I got hit with this too. TeamViewer showed incoming connections from Taipei & Guangzou. What I'm interested in figuring out is how sophisticated the attackers were. I immediately took the breached machine offline & plan on scanning it for negligees etc. I called TeamViewer & their response neither acknowledged or denied the hack. They simply asked me to report to local authorities & promised that they'd be cooperative with lots/etc.


Why do you have remote access set up to a computer that has unencrypted credentials stored on it?


Because it's useful? Tons of people have ssh set up to their servers. Many of those servers might contain api keys for various services. Same thing.


Two factor authentication is the way to go to mitigate these kind of attacks.


Do you have the randomly generated password disabled?


Nah, you got hit by some malware that grabbed your teamviewer credentials.


If so it must have been an extremely wide spread malware because tons of people have been reporting the same thing.


Not really, "tons" in this case isn't even hundreds.


Not everyone affected is going to post on reddit. There are plenty of tech-iliterate victims who don't even know something is wrong.


I'm aware. But even tens of thousands of affected people wouldn't qualify as "an extremely wide spread malware".

If you spin up an exploit pack and can't get 50k hits in a day you're clueless and should consider a career outside of cybercrime.

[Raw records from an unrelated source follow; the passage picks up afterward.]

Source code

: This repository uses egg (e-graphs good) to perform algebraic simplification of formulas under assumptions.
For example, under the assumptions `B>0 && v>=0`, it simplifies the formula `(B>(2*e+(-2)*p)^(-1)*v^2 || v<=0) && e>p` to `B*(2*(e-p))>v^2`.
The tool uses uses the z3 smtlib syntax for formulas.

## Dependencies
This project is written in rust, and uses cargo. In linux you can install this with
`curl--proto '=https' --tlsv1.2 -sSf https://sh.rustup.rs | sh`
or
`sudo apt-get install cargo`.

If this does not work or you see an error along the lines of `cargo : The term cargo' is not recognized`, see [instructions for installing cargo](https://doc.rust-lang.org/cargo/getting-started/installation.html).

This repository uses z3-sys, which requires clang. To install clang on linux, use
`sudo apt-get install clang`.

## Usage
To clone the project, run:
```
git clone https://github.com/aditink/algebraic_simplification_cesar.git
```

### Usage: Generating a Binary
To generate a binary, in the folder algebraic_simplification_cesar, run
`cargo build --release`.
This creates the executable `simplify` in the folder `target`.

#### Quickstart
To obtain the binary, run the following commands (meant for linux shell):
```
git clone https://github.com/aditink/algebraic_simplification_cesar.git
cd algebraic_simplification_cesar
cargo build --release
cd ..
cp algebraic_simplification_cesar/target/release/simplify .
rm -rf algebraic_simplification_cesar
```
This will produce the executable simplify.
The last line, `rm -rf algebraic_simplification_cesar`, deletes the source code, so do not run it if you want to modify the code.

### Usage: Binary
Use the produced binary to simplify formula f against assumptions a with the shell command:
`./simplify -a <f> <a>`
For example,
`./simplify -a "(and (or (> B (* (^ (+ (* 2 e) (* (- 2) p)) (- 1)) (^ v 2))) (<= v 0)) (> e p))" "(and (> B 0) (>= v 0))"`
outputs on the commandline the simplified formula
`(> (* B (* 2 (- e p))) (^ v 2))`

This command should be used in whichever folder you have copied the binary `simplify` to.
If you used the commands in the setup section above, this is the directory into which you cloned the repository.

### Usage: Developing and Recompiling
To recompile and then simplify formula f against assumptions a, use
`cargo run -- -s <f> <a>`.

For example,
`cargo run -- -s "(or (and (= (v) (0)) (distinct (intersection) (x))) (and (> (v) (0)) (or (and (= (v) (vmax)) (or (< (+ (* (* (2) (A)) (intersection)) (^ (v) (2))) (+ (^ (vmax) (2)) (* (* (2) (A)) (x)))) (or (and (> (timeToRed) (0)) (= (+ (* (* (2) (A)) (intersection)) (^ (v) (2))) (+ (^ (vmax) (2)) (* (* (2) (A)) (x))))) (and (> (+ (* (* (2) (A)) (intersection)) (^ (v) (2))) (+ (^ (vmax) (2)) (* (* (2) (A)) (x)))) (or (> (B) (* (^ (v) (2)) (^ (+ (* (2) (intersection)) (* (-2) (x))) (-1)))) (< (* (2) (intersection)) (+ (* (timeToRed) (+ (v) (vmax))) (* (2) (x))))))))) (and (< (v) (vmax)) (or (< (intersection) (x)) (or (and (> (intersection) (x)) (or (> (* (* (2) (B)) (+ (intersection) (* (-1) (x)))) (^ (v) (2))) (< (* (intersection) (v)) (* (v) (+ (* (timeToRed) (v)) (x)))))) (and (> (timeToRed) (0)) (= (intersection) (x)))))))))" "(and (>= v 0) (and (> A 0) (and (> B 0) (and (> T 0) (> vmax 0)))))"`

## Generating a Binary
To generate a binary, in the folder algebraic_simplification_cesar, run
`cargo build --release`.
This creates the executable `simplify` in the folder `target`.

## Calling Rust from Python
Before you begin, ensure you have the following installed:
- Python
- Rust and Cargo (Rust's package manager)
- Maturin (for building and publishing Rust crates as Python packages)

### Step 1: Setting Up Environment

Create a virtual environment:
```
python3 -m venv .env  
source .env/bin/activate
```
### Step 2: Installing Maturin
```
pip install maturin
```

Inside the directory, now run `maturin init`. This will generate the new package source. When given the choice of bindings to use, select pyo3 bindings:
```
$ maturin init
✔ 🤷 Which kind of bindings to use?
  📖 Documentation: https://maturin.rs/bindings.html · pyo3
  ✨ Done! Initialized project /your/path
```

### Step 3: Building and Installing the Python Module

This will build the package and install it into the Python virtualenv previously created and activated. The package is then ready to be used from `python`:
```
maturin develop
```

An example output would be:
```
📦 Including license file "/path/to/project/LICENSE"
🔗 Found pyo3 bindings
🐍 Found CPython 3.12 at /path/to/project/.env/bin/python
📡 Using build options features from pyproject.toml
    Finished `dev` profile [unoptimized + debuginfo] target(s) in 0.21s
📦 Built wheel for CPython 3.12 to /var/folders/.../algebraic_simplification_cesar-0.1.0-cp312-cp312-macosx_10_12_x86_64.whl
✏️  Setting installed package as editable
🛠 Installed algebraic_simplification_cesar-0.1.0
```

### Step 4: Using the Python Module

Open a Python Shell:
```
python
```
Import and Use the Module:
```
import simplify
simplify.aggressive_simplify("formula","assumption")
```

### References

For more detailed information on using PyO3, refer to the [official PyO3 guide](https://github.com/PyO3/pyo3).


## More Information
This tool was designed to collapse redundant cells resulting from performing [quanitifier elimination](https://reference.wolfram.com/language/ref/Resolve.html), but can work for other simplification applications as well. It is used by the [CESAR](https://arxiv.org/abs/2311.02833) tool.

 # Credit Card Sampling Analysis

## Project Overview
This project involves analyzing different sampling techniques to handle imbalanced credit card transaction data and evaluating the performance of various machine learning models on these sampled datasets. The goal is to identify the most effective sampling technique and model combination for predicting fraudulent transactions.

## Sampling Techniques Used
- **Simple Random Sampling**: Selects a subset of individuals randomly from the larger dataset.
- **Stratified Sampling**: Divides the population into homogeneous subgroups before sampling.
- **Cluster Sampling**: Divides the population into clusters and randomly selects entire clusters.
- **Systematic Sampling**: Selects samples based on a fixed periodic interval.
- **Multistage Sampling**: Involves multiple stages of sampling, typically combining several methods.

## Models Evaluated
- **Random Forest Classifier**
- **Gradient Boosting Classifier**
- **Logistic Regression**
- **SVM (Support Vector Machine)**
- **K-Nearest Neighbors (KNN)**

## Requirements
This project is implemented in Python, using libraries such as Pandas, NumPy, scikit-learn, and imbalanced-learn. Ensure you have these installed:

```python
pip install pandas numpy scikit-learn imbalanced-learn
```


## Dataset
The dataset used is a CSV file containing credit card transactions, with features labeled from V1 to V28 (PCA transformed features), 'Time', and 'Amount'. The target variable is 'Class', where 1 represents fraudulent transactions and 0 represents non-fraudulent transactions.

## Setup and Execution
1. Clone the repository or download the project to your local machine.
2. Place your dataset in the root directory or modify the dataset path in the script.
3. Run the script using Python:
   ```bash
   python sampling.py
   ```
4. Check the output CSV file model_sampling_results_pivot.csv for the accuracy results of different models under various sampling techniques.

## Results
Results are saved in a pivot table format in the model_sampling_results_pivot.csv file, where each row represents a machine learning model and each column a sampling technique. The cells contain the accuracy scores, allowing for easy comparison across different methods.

It may well be a legitimate hack of TV but from a very small pool of thieves.


To expand on this further, most (i.e. not all) of the reddit reports are meaningless as on any given day there's going to be tens of thousands of examples of this kind of fraud.

Unless the reporters have some specific evidence that teamviewer is at fault, it's overwhelmingly likely that many of them were hit by some totally unrelated fraud.


Well it's related to Teamviewer for sure, because it shows up in the people's Teamviewer connection logs. Yeah it could be other malware that is stealing the Teamviewer credentials from their computer. But that seems like more work than necessary, because only a few percent of people have teamviewer installed and running, and they could attack everyone by having them malware install their own remote access service.